Does Your Schedule Support Production Goals?

I might be addicted to problem solving. There is a high in finding a simple way to break down a problem and expose possible solutions. Here is an interesting case study and the solution we developed. Names and numbers are fictitious.

Problem: We are not meeting our production goals.

Doctor Z: This is so frustrating Darla. I feel like we are doing all of the right things. We establish what I feel are achievable goals for our practice. We educate our staff. There are perks and bonuses associated with reaching the target. Emails are sent out every day letting everyone know our progress.

Darla: Those are all important points. Sounds like you have put a lot of thought into this. Maybe we need go deeper to find the cause. Let’s start with some basic math. What is your average revenue per complete exam?

Doctor Z: We’d like to increase it, but historically we are at $220. These insurance carriers are killing us.

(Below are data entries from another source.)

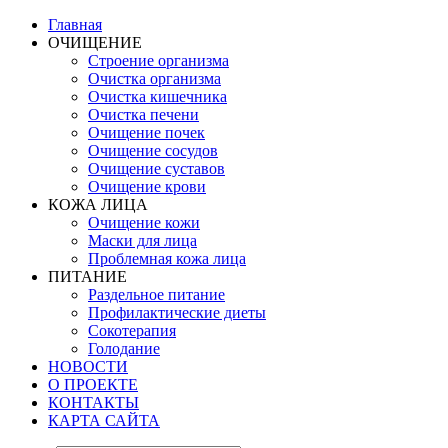
Главная
ОЧИЩЕНИЕ
Строение организма
Очистка организма
Очистка кишечника
Очистка печени
Очищение почек
Очищение сосудов
Очищение суставов
Очищение крови
КОЖА ЛИЦА
Очищение кожи
Маски для лица
Проблемная кожа лица
ПИТАНИЕ
Раздельное питание
Профилактические диеты
Сокотерапия
Голодание
НОВОСТИ
О ПРОЕКТЕ
КОНТАКТЫ
КАРТА САЙТА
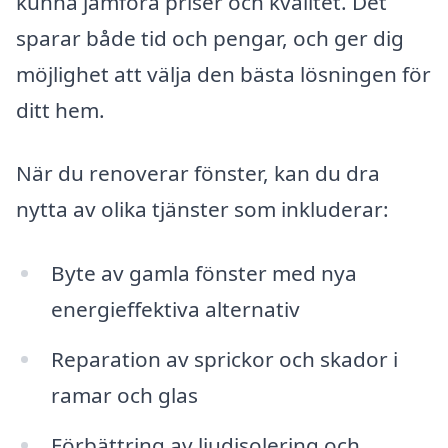
kunna jämföra priser och kvalitet. Det
sparar både tid och pengar, och ger dig
möjlighet att välja den bästa lösningen för
ditt hem.
När du renoverar fönster, kan du dra
nytta av olika tjänster som inkluderar:
Byte av gamla fönster med nya
energieffektiva alternativ
Reparation av sprickor och skador i
ramar och glas
Förbättring av ljudisolering och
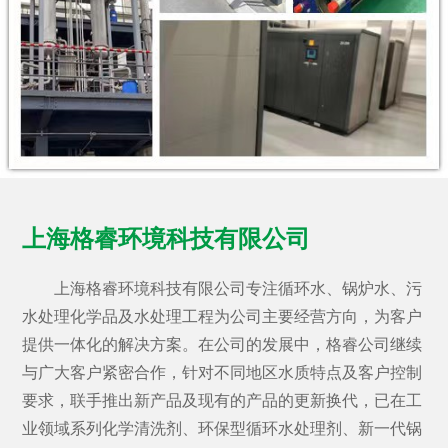
上海格睿环境科技有限公司
上海格睿环境科技有限公司专注循环水、锅炉水、污
水处理化学品及水处理工程为公司主要经营方向，为客户
提供一体化的解决方案。在公司的发展中，格睿公司继续
与广大客户紧密合作，针对不同地区水质特点及客户控制
要求，联手推出新产品及现有的产品的更新换代，已在工
业领域系列化学清洗剂、环保型循环水处理剂、新一代锅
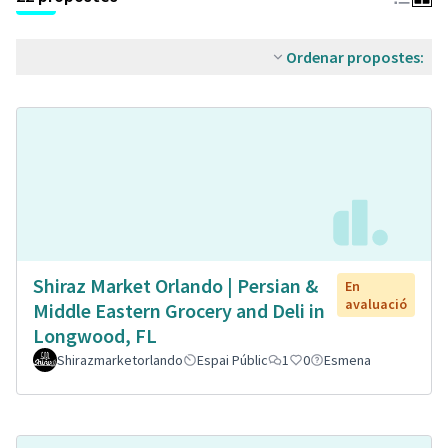
Ordenar propostes:
Shiraz Market Orlando | Persian &
En
avaluació
Middle Eastern Grocery and Deli in
Longwood, FL
Shirazmarketorlando
Espai Públic
1
0
Esmena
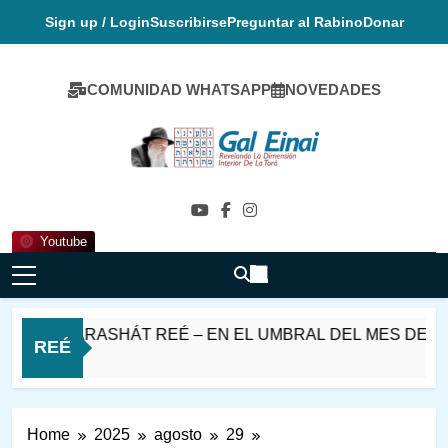
Skip
Sign up / Login
Suscribirse
Preguntar al Rabino
Donar
to
content
COMUNIDAD WHATSAPP
NOVEDADES
Gal Einai En
Español
Youtube
BAT PARASHÁT REÉ – EN EL UMBRAL DEL MES DE ELUL
REÉ
ras Ago
Home
2025
agosto
29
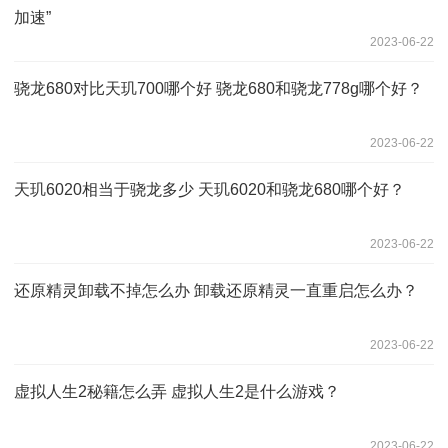
加速”
2023-06-22
骁龙680对比天玑700哪个好 骁龙680和骁龙778g哪个好？
2023-06-22
天玑6020相当于骁龙多少 天玑6020和骁龙680哪个好？
2023-06-22
还原精灵卸载不掉怎么办 卸载还原精灵一直重启怎么办？
2023-06-22
虚拟人生2秘籍怎么弄 虚拟人生2是什么游戏？
2023-06-22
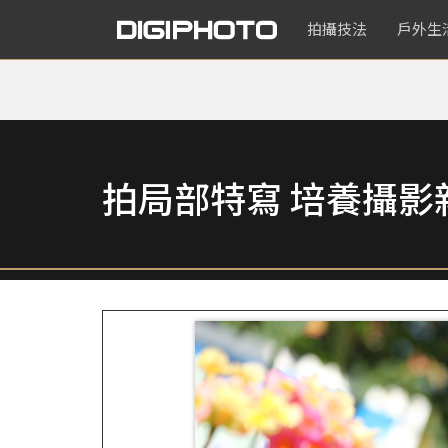
拍攝技法
戶外生
拍局部特寫 培養攝影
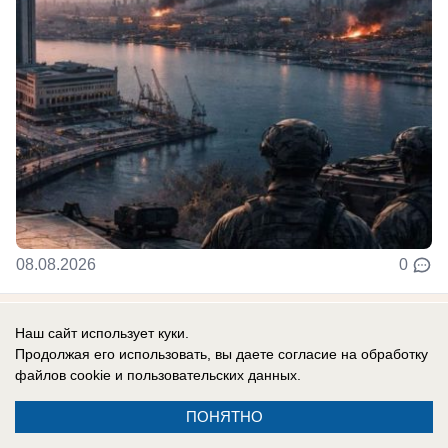
08.08.2026
0
В России
Наш сайт использует куки.
Праздник есть, закона нет: День
Продолжая его использовать, вы даете согласие на обработку
файлов cookie
и пользовательских данных.
физкультурника предложили
официально узаконить
ПОНЯТНО
День физкультурника, который уже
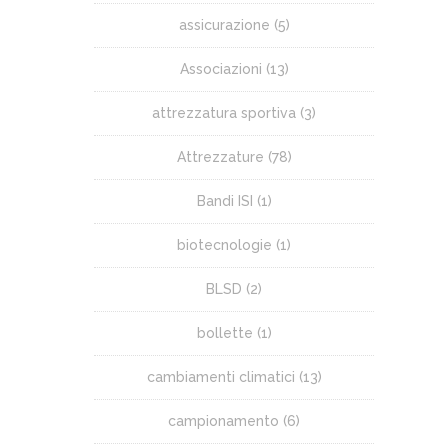
assicurazione
(5)
Associazioni
(13)
attrezzatura sportiva
(3)
Attrezzature
(78)
Bandi ISI
(1)
biotecnologie
(1)
BLSD
(2)
bollette
(1)
cambiamenti climatici
(13)
campionamento
(6)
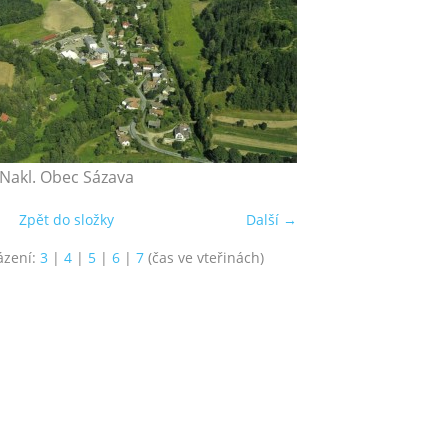
Nakl. Obec Sázava
Zpět do složky
Další →
ázení:
3
|
4
|
5
|
6
|
7
(čas ve vteřinách)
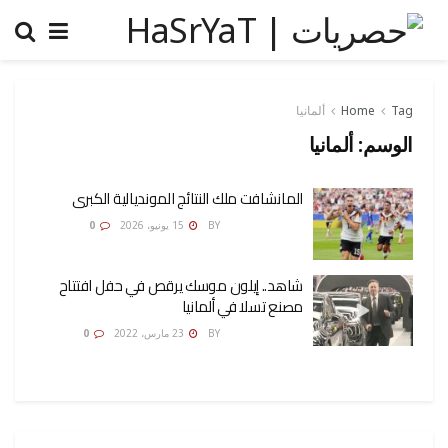
Tag
Home
ألمانيا
الوسم:
ألمانيا
المانشافت ملك النتائج المونديالية الكبرى
AMONA OSMAN
BY
15 يونيو، 2026
0
شاهد.. إيلون موسك يرقص في حفل افتتاح
مصنع تسلا في ألمانيا
AMONA OSMAN
BY
23 مارس، 2022
0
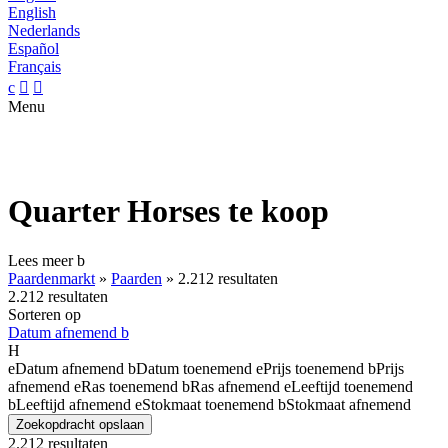
English
Nederlands
Español
Français
c


Menu
Quarter Horses te koop
Lees meer
b
Paardenmarkt
»
Paarden
»
2.212 resultaten
2.212 resultaten
Sorteren op
Datum afnemend
b
H
e
Datum afnemend
b
Datum toenemend
e
Prijs toenemend
b
Prijs
afnemend
e
Ras toenemend
b
Ras afnemend
e
Leeftijd toenemend
b
Leeftijd afnemend
e
Stokmaat toenemend
b
Stokmaat afnemend
Zoekopdracht opslaan
2.212 resultaten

Darla: I hear that every day, but let’s hold off on the insurance discussion. I would like to define which of your appointment types correlate to complete exams. For our purpose we are defining these as appointment types that result in an exam code (92002, 92012, 92004, 92014, 99204, 99214, S codes for well vision).

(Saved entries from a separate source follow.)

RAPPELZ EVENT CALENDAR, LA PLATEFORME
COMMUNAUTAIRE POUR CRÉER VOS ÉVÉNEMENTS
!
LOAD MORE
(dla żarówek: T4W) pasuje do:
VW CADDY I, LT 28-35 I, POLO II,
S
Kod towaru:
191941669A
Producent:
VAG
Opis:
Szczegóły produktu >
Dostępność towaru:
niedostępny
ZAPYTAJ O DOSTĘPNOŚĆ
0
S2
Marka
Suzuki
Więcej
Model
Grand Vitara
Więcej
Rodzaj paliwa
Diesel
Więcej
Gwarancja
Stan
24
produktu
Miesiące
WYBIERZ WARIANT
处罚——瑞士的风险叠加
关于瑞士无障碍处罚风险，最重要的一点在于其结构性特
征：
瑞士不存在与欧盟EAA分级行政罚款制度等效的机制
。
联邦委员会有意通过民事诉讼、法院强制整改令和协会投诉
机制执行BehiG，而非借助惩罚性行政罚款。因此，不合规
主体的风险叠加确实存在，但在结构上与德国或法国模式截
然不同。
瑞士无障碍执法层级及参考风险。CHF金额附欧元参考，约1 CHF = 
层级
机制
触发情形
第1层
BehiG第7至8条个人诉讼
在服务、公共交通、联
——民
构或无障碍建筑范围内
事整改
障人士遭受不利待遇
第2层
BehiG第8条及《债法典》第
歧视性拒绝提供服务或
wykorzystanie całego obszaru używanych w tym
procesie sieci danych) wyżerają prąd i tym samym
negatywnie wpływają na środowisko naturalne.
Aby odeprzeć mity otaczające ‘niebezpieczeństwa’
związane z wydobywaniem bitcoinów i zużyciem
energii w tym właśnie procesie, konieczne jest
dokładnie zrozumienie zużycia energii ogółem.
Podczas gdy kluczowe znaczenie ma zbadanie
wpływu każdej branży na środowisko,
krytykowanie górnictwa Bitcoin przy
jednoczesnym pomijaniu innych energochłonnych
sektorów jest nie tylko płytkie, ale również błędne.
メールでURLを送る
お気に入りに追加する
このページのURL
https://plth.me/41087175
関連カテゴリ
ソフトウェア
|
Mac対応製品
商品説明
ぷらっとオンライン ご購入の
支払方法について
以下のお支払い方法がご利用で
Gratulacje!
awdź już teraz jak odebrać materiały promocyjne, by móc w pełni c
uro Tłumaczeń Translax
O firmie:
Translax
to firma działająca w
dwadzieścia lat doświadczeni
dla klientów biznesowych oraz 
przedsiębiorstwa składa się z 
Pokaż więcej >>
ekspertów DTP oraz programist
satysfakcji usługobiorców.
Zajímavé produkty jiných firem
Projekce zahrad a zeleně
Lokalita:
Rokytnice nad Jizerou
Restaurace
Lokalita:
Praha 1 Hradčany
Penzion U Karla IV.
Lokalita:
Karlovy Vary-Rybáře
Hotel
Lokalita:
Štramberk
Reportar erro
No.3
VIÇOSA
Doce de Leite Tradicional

Doctor Z: Here is our list, now what?

Darla: I want to run your appointment statistic report to see how many of these types of appointments were scheduled.

Doctor Z: I’m surprised as I look at this list. We only had 100 appointments last month. Wow! Look at the no shows! I feel like I am working a lot harder than this.

Darla: What was the monthly goal?

Doctor Z: The goal was $34,000.

Darla: In order to produce $34,000 with your current revenue per exam you’ll need 155 kept exam appointments. That is only one piece of our puzzle. We need to review your appointment templates to see how many complete exam appointments were available.  Well, this is interesting. Your templates show available options of 130, which is significantly higher than the 100 you examined.

Doctor Z: It looks like I didn’t even give my staff a chance. There was no way to hit that goal.

Darla: It appears that way. Were you on vacation last month? I see some days missing?

Doctor Z: I did take a few days off and I didn’t think about the impact of that. 

Here are the steps we took:

  1. Reviewed the templates and made sure we were maximizing the number of revenue spots and limiting checks where possible.
  2. Added additional appointments to each day to compensate for the high no show rate.
  3. Educated the staff about booking patients who were check type appointments in exam slots. Added some additional controls to prevent this as well.
  4. Reviewed the appointment confirmation procedures and made changes to minimize no shows.
  5. Educated staff on the importance of keeping the schedule full. Started a “same day” list for patients who wanted to be seen sooner.
  6. Created a custom report for staff to use daily to track their progress and for management to use at month’s end to measure the effectiveness of the changes. (Click on the link to the left to see more details about this report.)

You’ll be glad to hear this practice is now up 20% over the same month last year. How did that happen? They set achievable daily goals and made the staff aware of the number of complete exams required to hit the goal. They kept the schedule full and they improved their confirmation procedures. It really doesn’t matter if you are booked 3 weeks in the future. What matters is today. The next step is to work on that revenue per complete exam number!